Redundant design is one of the effective measures to improve system failure safety. MPC5643L makes full use of redundant design to ensure strict functional safety standards. MPC5643L adopts dual e200Core core lockstep working mode, one core works while the other core monitors. In addition, MPC5643L also has redundancy for major modules such as watchdog timer, memory-related control unit, bus and peripherals . Moreover, in order to prevent single point failure, the built-in flash memory of MPC5643L also has automatic error correction function.

Usually, many systems can work normally at the beginning, but after a few years, some failures may occur due to external factors. This is the concept of potential failure, and functional safety design needs to consider potential failure. "In the past, the prevention of potential failure was implemented by software. Every time the software resets the microcontroller, it will check all the memory or logic. In MPC5643L, the verification function is implemented by hardware, that is, built-in self-test, which is a very important requirement for functional safety of microcontrollers. This self-test function can cover more than 90% of the error detection of memory, logic and peripherals." Yolanda pointed out.

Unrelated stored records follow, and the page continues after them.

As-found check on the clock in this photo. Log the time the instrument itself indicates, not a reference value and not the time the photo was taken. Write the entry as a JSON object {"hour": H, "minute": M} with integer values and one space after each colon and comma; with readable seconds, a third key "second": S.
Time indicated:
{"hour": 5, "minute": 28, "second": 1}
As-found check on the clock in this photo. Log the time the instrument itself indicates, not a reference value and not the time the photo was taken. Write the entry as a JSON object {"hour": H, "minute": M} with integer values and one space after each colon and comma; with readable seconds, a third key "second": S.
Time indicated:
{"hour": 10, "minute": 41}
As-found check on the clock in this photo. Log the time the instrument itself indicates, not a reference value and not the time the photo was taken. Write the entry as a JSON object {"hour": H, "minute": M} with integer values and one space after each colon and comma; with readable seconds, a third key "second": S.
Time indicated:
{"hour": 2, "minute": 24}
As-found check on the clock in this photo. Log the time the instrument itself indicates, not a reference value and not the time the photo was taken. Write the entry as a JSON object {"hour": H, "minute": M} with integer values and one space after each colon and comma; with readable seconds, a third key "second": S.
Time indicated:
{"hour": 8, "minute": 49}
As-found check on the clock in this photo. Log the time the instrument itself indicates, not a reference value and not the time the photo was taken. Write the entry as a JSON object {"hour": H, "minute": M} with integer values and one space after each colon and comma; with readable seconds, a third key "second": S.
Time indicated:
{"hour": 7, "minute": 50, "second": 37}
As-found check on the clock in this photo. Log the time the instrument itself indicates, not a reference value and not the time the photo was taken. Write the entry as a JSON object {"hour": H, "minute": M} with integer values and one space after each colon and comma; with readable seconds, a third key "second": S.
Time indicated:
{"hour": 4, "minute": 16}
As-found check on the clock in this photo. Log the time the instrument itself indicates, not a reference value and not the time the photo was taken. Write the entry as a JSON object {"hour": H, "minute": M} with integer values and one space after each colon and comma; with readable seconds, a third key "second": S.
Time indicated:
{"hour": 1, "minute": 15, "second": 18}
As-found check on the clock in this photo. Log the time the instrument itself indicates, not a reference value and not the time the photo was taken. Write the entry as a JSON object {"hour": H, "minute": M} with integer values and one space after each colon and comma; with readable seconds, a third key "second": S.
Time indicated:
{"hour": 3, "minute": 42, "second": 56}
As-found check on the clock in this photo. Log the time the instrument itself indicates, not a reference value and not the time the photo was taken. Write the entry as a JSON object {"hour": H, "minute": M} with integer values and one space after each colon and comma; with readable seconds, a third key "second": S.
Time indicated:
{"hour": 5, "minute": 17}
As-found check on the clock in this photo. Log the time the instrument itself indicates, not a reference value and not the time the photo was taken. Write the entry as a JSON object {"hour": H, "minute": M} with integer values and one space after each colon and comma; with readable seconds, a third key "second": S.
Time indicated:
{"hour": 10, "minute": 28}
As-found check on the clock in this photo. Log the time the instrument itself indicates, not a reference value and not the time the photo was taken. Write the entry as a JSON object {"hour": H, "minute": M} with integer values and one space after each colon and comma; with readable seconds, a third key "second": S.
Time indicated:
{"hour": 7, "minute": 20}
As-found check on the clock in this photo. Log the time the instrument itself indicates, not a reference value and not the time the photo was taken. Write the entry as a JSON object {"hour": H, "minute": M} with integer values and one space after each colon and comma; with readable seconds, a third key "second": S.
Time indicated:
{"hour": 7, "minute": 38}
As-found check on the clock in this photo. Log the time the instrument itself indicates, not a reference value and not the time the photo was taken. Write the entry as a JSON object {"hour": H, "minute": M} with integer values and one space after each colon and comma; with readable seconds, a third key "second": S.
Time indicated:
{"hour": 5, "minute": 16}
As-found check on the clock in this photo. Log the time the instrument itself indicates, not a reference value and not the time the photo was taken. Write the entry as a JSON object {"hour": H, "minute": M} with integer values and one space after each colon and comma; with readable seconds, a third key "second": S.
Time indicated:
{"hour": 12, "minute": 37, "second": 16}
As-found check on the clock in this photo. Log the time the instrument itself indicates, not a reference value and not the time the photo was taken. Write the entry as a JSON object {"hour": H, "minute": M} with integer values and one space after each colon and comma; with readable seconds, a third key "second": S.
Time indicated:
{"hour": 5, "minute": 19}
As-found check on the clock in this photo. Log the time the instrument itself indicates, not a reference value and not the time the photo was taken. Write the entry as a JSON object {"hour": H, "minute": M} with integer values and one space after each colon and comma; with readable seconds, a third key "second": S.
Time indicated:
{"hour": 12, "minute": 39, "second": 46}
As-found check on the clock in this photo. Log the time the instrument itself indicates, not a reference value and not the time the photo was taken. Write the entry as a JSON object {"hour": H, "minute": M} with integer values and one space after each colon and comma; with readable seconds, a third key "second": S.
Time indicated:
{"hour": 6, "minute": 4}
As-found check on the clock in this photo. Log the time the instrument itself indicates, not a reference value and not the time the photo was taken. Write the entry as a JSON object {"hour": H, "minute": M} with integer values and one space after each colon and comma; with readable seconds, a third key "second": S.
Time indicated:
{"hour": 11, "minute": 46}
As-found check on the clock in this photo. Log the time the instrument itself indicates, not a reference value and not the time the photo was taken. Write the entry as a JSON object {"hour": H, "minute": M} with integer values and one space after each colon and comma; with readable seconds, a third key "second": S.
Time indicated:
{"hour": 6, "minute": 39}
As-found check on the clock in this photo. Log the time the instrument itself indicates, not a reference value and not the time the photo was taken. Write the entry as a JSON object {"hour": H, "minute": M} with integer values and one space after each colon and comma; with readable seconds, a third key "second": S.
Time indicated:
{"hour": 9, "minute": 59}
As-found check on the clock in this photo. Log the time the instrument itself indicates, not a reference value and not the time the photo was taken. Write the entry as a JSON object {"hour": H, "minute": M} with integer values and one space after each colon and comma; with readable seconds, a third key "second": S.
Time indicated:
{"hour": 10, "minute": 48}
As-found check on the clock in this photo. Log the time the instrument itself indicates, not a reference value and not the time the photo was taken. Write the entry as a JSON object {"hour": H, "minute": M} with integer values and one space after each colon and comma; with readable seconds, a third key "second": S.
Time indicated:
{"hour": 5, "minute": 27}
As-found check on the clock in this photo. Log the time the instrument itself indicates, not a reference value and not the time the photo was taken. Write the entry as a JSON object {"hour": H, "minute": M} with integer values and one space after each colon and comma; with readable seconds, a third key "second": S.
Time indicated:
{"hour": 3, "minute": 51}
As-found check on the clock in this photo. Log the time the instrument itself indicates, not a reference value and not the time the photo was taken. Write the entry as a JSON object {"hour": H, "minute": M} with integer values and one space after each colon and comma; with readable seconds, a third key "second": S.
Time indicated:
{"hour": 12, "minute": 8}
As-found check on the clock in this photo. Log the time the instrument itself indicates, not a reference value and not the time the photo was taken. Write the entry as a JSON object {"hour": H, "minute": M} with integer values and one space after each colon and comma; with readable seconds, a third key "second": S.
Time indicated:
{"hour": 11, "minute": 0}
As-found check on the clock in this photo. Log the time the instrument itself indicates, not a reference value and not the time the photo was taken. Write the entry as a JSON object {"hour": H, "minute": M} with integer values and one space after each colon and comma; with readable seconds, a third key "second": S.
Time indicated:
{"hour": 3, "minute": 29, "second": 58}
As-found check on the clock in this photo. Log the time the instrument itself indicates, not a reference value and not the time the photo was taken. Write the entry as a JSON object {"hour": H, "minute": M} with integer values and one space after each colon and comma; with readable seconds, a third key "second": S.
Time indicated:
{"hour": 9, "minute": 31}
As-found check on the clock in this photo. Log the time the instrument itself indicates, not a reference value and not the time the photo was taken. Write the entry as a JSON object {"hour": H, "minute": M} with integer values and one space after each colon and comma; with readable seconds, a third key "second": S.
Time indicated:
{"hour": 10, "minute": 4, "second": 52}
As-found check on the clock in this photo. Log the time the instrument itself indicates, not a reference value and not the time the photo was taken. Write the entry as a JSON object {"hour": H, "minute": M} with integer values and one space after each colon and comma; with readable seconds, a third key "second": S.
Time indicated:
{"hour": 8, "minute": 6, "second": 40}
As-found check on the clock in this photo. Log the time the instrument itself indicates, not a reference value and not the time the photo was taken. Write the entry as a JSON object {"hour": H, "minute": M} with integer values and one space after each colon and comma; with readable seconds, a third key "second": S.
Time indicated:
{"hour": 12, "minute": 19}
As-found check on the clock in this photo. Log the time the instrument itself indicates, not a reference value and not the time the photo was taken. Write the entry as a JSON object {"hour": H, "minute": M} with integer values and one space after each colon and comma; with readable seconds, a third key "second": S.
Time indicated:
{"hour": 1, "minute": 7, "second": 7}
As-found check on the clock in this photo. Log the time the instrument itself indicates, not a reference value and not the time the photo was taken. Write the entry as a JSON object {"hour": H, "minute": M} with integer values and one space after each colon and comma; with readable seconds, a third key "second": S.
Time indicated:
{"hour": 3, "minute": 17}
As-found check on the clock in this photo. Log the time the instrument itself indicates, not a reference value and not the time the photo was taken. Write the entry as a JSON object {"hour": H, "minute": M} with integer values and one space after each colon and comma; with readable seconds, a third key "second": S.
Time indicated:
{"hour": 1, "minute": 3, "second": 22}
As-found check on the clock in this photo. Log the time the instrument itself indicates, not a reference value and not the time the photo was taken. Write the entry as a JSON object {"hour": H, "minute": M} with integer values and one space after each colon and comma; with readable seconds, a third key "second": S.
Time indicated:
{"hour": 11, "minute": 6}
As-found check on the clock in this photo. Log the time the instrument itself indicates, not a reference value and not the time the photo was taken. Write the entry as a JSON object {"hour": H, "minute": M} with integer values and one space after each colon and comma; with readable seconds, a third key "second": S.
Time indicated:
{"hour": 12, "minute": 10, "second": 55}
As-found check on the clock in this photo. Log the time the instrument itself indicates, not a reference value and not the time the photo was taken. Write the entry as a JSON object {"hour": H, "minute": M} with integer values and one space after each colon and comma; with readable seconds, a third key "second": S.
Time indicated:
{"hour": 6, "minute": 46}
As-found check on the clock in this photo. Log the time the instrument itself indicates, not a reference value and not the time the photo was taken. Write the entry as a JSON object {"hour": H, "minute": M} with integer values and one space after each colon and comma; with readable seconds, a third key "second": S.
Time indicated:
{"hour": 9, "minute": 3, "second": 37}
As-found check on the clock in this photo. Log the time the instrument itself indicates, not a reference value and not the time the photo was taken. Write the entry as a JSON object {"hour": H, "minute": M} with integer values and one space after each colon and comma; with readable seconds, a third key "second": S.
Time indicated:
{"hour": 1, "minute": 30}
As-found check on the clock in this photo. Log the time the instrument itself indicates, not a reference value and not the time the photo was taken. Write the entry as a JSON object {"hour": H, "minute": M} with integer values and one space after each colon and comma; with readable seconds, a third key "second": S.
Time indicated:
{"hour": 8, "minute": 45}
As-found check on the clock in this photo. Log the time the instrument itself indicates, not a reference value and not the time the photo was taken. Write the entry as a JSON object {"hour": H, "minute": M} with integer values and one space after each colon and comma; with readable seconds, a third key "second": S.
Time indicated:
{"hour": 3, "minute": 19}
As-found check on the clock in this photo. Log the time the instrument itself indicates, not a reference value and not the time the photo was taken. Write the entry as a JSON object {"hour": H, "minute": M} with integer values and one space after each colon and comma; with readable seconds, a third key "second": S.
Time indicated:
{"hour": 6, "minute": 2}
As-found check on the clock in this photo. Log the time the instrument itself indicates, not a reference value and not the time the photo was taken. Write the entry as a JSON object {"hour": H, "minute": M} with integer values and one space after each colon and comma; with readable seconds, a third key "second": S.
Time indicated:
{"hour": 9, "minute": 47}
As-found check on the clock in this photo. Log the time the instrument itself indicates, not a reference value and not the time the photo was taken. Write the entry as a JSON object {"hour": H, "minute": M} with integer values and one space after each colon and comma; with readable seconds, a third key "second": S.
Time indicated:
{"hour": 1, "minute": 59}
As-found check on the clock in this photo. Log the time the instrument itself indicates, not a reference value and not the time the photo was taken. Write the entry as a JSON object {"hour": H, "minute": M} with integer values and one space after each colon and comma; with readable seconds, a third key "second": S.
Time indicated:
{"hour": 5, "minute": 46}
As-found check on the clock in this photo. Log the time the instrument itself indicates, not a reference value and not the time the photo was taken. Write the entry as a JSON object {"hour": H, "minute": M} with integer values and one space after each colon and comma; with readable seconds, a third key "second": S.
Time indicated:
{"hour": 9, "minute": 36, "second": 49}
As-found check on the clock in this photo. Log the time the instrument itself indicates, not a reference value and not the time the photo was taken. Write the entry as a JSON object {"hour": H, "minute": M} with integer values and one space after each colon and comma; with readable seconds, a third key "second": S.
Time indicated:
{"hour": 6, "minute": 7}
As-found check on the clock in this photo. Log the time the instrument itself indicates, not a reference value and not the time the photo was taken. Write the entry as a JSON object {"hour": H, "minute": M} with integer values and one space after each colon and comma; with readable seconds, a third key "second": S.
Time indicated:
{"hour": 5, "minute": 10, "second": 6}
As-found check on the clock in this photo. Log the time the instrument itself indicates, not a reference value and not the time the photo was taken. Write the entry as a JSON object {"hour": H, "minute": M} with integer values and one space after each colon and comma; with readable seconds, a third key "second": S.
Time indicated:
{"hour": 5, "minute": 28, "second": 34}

In addition, common cause failures need to be considered. "What are common cause failures? For example , the clock is provided to many modules, and the voltage is also provided to the entire microcontroller. In addition, temperature is also an important consideration. If the chip temperature is too high, it may also cause the chip to fail." Yolanda explained the definition of common cause failures, "These common cause failures need to be detected. MPC5643L has detection of clock, voltage and temperature." Due to cost considerations and application environment reasons, microcontrollers in common applications do not have temperature sensors . These functional characteristics that consider common cause failures.

In addition, the MPC5643L also integrates an error collection and response module (FCCU) independent of the CPU. The module is also independent of the CPU in terms of clock and can operate completely independently to collect these errors and take corresponding response measures. This functional module is also not available in traditional MCUs.

Figure 4: The functional safety processor MPC5643L makes full use of multiple failure protection mechanisms such as hardware redundancy design.

Conclusion

According to Yolanda, safety prediction based on functional safety has been very mature in developed markets such as Europe, America and Japan, and many related products are about to be launched on the market, while it has just started in China. As a landmark application of safety prediction, advanced driver assistance systems have entered the R&D process of many high-end cars. For example, Freescale provides a complete set of solutions for advanced driver assistance systems, including rear-view parking assistance, panoramic assistance, and foreground safety prediction (lane departure warning, automatic cruise system, etc.). In fact, many of the world's leading automotive semiconductor solution providers are currently targeting advanced driver assistance systems, and the widespread application of automotive safety prediction based on functional safety is just around the corner.